ESPACE MÉMOIRE

Marie-Jeanne Hoffner, artiste et Nicolas Karmochkine, artiste proposent le portrait d’un créateur ou d’une créatrice au travers des lieux et des architectures qui l’inspirent.

 

Harry Gruyaert est photographe. Un photographe nourri dès son plus jeune âge à la chimie Agfa, et plutôt que de viré sépia il a pris le virage Kodachrome puis celui du numérique. Il arpente villes, paysages, lieux où les silhouettes géométrisent. Son travail cartographie le monde et la couleur en est son rapport. Par le plan et la découpe en strates colorées, il propose son style personnel dans le grand horizon de la photographie.

 

Tombé dans les bains de la photo dès l’enfance, son père travaillait chez Gevaert (Agfa), il démarre en noir et blanc dans sa Belgique natale, encore plus grise que la réalité.

## Données enregistrées
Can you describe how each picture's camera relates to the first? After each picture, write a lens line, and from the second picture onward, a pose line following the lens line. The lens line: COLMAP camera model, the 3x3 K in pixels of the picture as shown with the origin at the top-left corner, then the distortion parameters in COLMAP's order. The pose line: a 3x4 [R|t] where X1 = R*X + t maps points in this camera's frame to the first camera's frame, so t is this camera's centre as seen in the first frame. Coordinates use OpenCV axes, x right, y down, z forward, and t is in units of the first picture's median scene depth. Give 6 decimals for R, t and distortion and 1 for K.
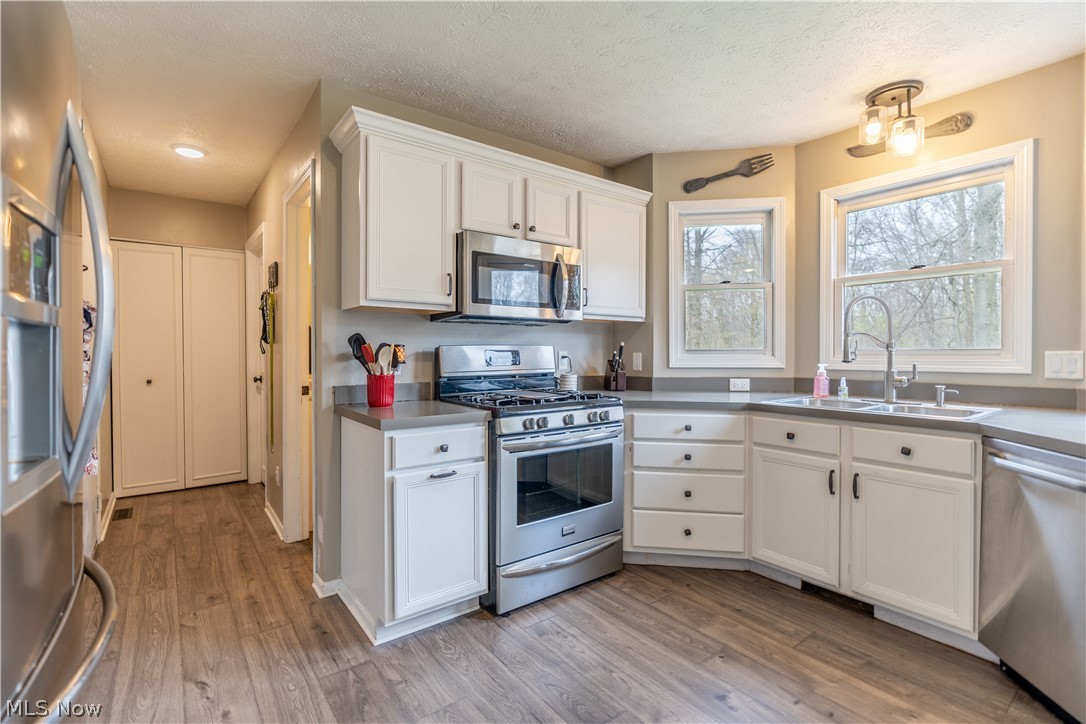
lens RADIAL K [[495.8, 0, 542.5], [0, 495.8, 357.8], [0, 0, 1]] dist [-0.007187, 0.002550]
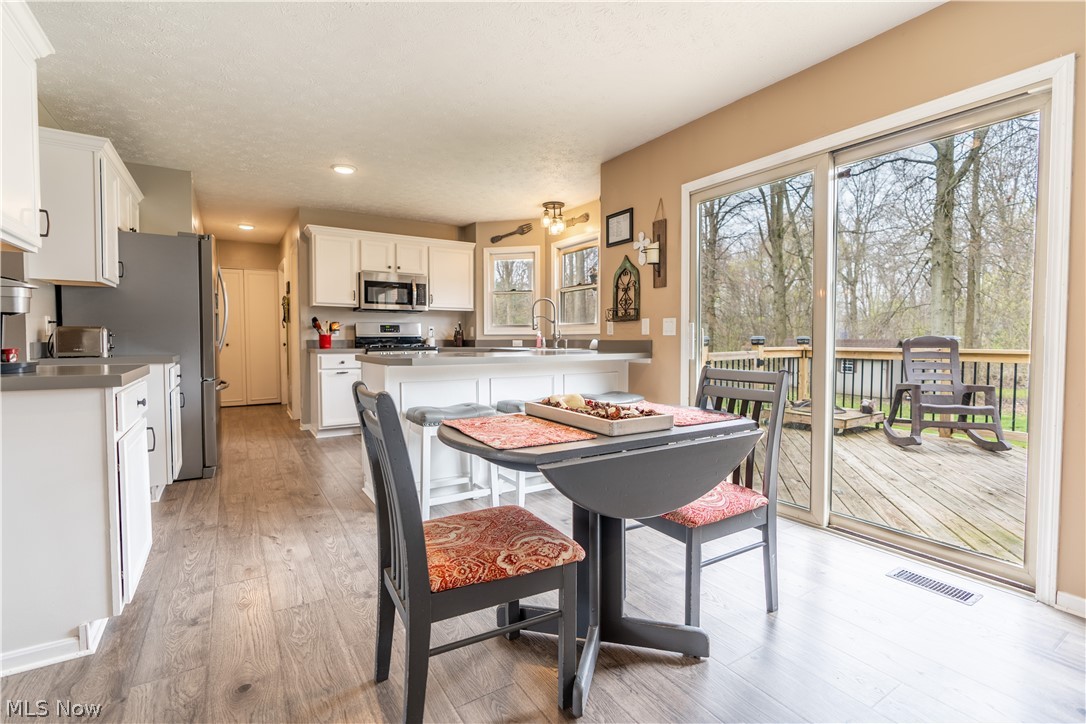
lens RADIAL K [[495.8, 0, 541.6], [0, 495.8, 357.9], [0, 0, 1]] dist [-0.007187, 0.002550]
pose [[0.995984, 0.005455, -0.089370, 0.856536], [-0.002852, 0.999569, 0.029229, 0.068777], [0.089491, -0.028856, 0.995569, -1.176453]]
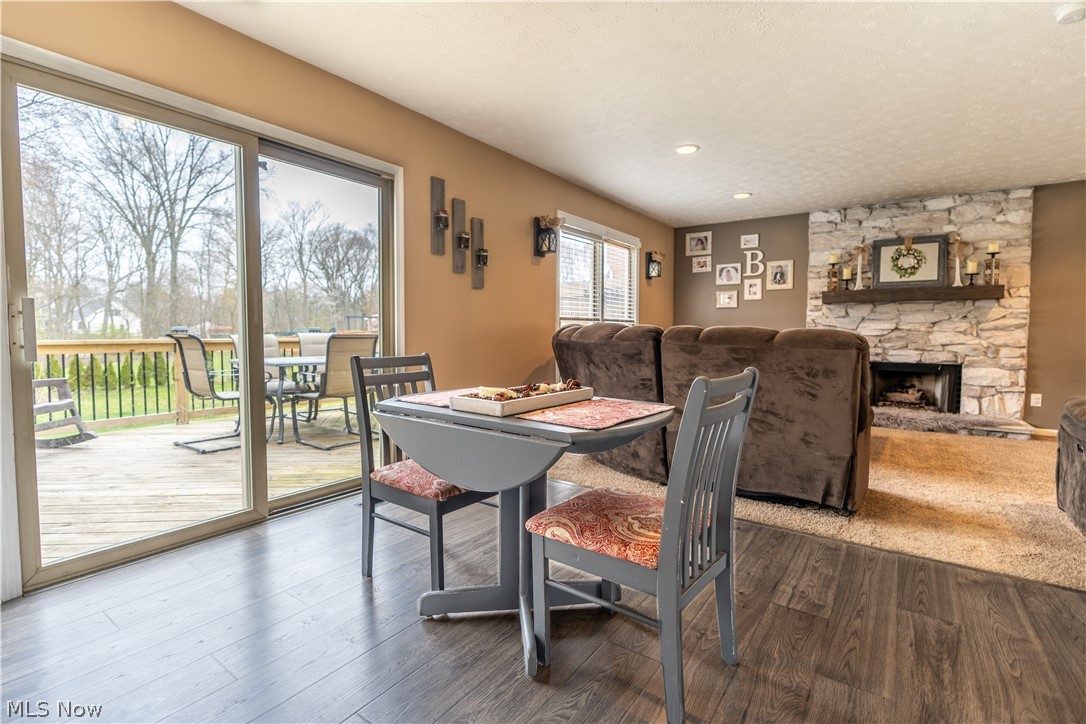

---

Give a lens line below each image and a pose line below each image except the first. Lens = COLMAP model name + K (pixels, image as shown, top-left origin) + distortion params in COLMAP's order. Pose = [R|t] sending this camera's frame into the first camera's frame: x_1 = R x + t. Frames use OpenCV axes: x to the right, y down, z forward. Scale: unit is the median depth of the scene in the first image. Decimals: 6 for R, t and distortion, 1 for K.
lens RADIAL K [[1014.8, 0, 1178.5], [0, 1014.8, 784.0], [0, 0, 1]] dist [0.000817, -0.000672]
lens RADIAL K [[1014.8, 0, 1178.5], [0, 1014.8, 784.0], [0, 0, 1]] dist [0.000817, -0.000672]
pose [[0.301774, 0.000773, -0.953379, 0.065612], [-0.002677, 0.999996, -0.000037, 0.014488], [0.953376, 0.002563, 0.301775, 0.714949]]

* * *

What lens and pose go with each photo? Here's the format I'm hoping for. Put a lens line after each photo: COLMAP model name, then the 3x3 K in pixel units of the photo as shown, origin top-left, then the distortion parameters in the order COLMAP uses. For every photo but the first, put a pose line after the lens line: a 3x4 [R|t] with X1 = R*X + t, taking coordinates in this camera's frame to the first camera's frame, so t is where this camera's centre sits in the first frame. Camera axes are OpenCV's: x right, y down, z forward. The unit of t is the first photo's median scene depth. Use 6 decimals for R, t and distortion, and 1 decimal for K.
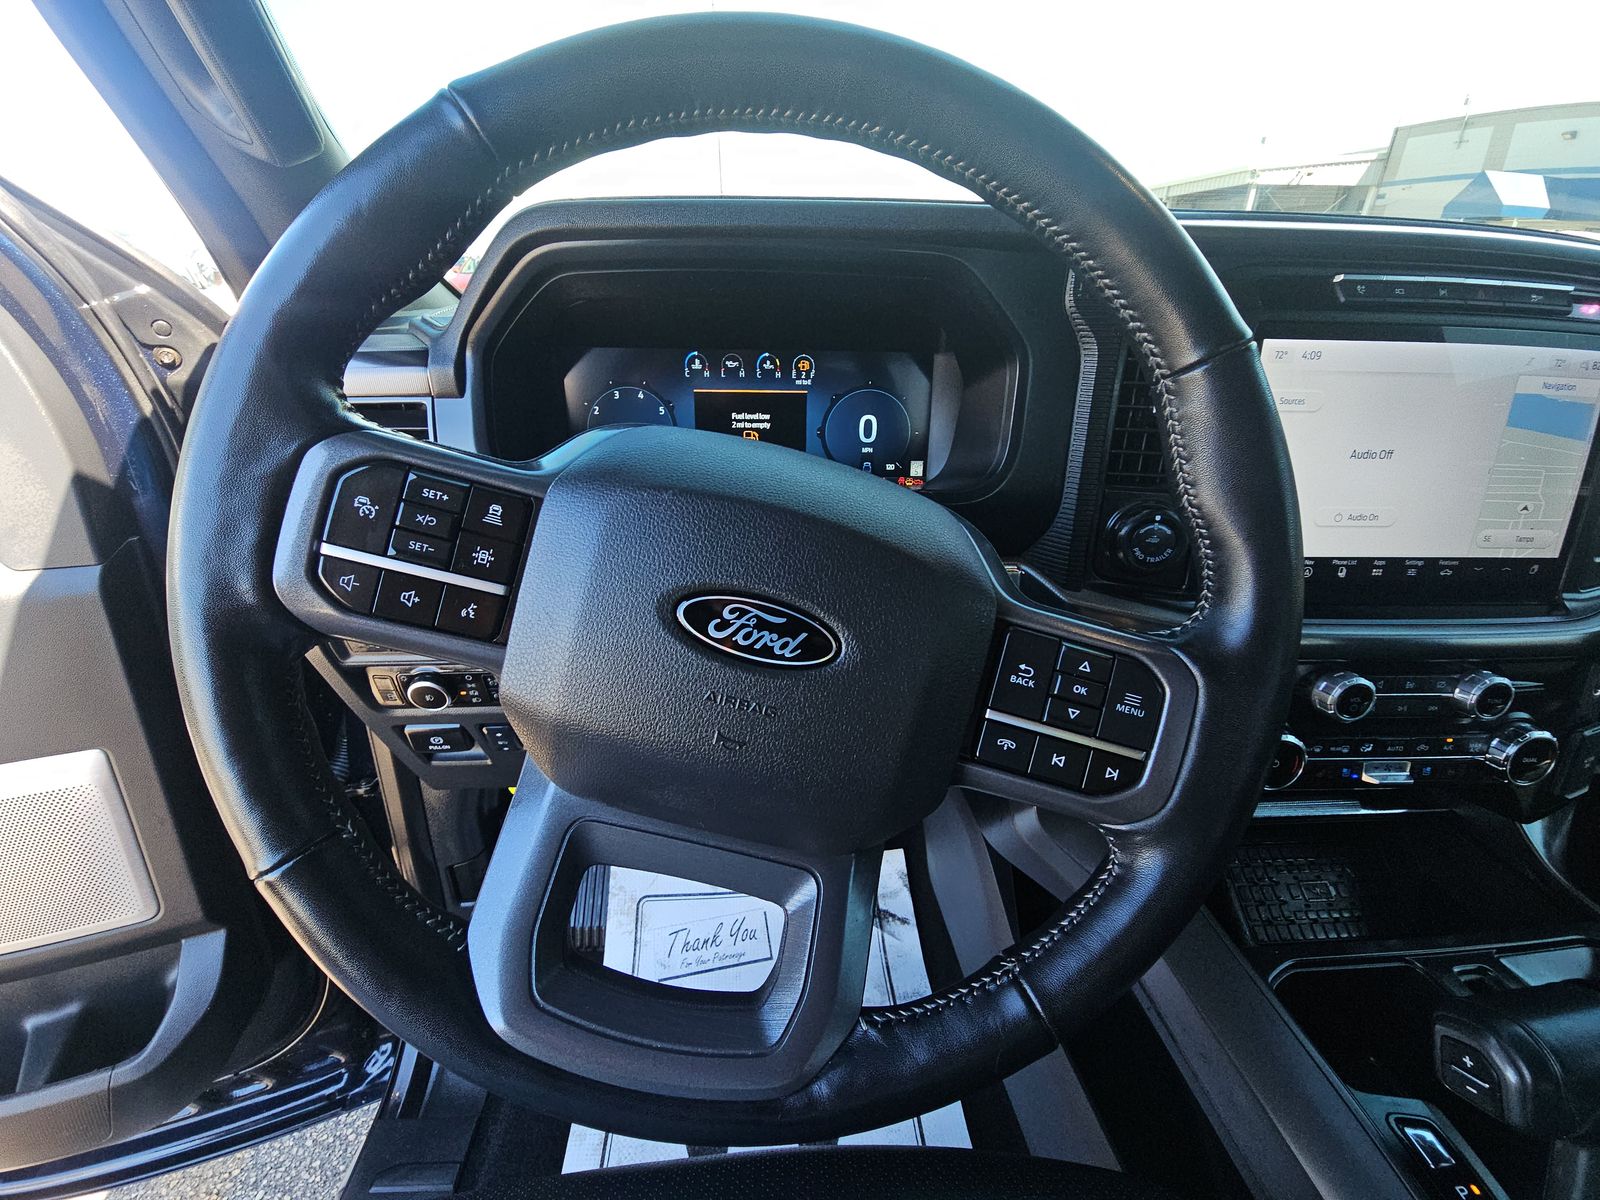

## Travail à réaliser
**A)** Relevez toutes les personnes nommées dans le passage sur Harry Gruyaert.
**B)** Reprenez le passage sur Harry Gruyaert après sa dernière phrase et poursuivez-le.

## Liste des réponses
**A)**
Marie-Jeanne Hoffner
Nicolas Karmochkine
Harry Gruyaert

**B)**
Au milieu des années 1960, se rêvant peintre ou cinéaste, il quitte son pays pour aller se nourrir plus loin. Il a besoin de s’éloigner de sa famille catholique pour se trouver, alors c’est le premier voyage à Paris, pour voir des films « Je voulais faire du cinéma », dit-il.

Harry Gruyaert s’est frotté à tous les horizons, promeneur à l’œil vorace, il absorbe les sites, leur mouvement, leurs cohues où les champs colorés et les matières absorbent les passants. « J’aime bien les choses très complexes, la structure de l’image et le reflet » quand ses prises de vues accentuent les perspectives, quand la profondeur de champ lui permet d’en traduire les strates.

 

BELGIUM. Province of Brabant. Waterloo. 1981 © Harry Gruyaert/Magnum Photos

 

« Je ne suis pas dans la tradition humaniste », dans son travail la présence humaine fait partie du paysage. Jamais posées, ses images sont intuitives, sans idées préconçues, elles sont l’illustration de l’instant. Ses compositions fabriquent par superposition des motifs extravagants, souvent dans des endroits désolés, de la Courneuve à Marrakech. Comme un peintre, il met à plat les passants et leur environnement, motifs floraux des devantures, couleurs flash des vêtements, mobilier d’un café. Autant de rencontres improbables qui feront dire à Henri Cartier-Bresson qui a toujours travaillé en noir et blanc, « Harry est un véritable coloriste ».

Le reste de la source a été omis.